By Larry Fine
JERSEY CITY, New Jersey (Reuters) - Liberty National burst into prominence as a golf venue with its great looks at New York harbor, the Statue of Liberty and the Manhattan skyline but it took a face-lift to smooth some rough edges for The Barclays.
Liberty National, built on reclaimed landfill on the banks of New York harbor, had its high-profile "coming out party" in hosting The Barclays in 2009 but the long, narrow layout designed by Tom Kite and Bob Cupp was not universally embraced.
Tiger Woods remarked to a player in his pro-am group that "Maybe Tom (Kite) did this course before his eye operation", in ripping some of the severe undulations on the greens.
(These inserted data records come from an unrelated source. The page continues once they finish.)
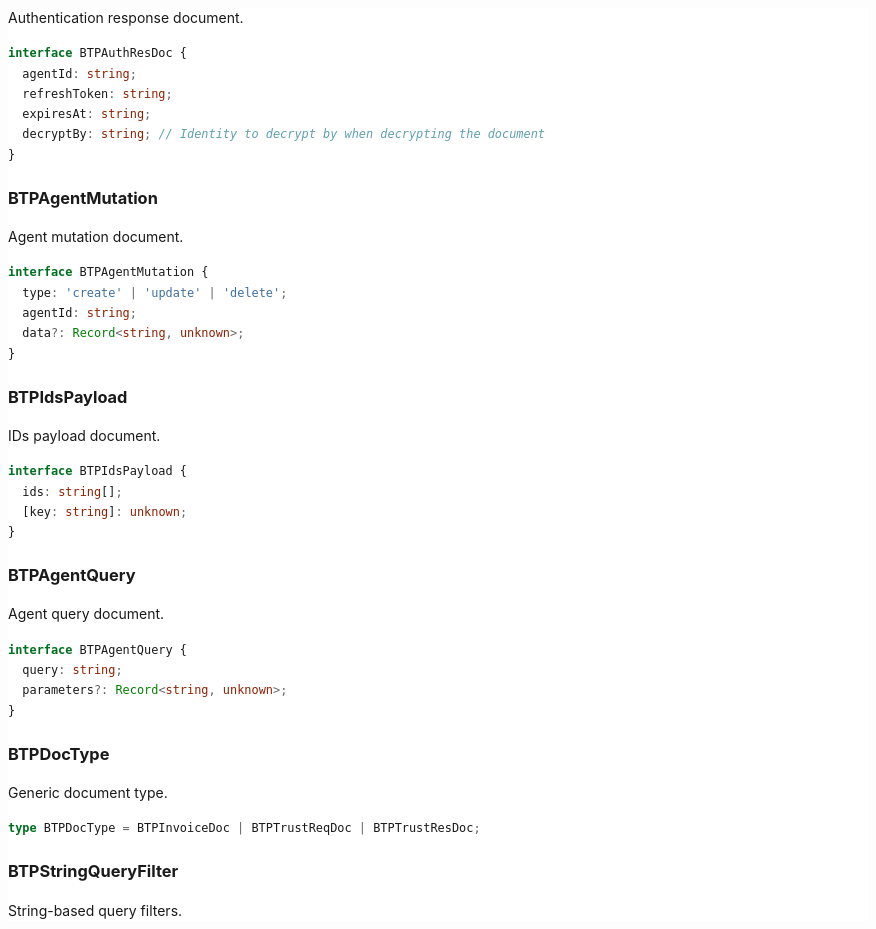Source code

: Authentication response document.

```ts
interface BTPAuthResDoc {
  agentId: string;
  refreshToken: string;
  expiresAt: string;
  decryptBy: string; // Identity to decrypt by when decrypting the document
}
```

### BTPAgentMutation

Agent mutation document.

```ts
interface BTPAgentMutation {
  type: 'create' | 'update' | 'delete';
  agentId: string;
  data?: Record<string, unknown>;
}
```

### BTPIdsPayload

IDs payload document.

```ts
interface BTPIdsPayload {
  ids: string[];
  [key: string]: unknown;
}
```

### BTPAgentQuery

Agent query document.

```ts
interface BTPAgentQuery {
  query: string;
  parameters?: Record<string, unknown>;
}
```

### BTPDocType

Generic document type.

```ts
type BTPDocType = BTPInvoiceDoc | BTPTrustReqDoc | BTPTrustResDoc;
```

### BTPStringQueryFilter

String-based query filters.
Kite, who shed his thick-lensed eyeglasses after having Lasik surgery in 1998, fell in love with the project in 1992 and was determined to create with Cupp a world-class venue.
"We probably pushed it a little, but to get to host a tournament of this stature, you want it to stand up to them and be a challenge," Kite told a pair of reporters in a chat by the practice area on Monday.
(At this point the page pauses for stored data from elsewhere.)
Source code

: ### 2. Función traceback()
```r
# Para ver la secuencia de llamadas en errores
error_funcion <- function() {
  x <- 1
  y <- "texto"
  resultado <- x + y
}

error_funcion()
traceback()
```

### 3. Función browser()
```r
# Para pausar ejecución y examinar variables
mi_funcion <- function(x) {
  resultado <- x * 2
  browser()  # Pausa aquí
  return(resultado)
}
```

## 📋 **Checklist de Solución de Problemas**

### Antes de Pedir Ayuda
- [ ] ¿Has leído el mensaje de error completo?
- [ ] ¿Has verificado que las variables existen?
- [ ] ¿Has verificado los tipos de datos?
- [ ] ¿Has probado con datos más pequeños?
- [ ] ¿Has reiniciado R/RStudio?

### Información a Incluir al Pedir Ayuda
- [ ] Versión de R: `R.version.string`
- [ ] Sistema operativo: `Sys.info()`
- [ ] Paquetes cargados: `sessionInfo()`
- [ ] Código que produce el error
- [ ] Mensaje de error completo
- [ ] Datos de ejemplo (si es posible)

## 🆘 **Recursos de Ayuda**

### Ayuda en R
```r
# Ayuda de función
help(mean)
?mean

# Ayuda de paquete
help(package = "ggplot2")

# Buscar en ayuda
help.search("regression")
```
"When I look back, a couple of greens might have pushed it a little bit."
A total of 74 changes were made to the course, many of a subtle variety involving 15 of the 18 holes.
"I think it is a very fair golf course," said Cupp, who added that some of the changes were made to comply with PGA Tour wishes. "The tour likes to see the boys making birdies."
Five greens were entirely rebuilt and another six were adjusted. Thirteen landing areas were altered and 11 tee boxes were expanded or moved, among the changes.
Thick rough has been cut back, allowing players to rescue drives that settle before reaching the tangly fescue that lines many of the holes.
The finishing hole is using a back tee box that enabled organizers to move the green forward and open up a dramatic view beyond the 18th green.
Kite and Cupp worked with Steve Wenzloff, the PGA Tour's vice president in charge of design services and player liaison, on some of the changes needed to ensure the venue's place in the New York-area rotation used for The Barclays.
"It's still a hard golf course, and there's nothing wrong with that," Wenzloff said. "The teeth will still be in it, just the teeth won't sink as deep into your skin."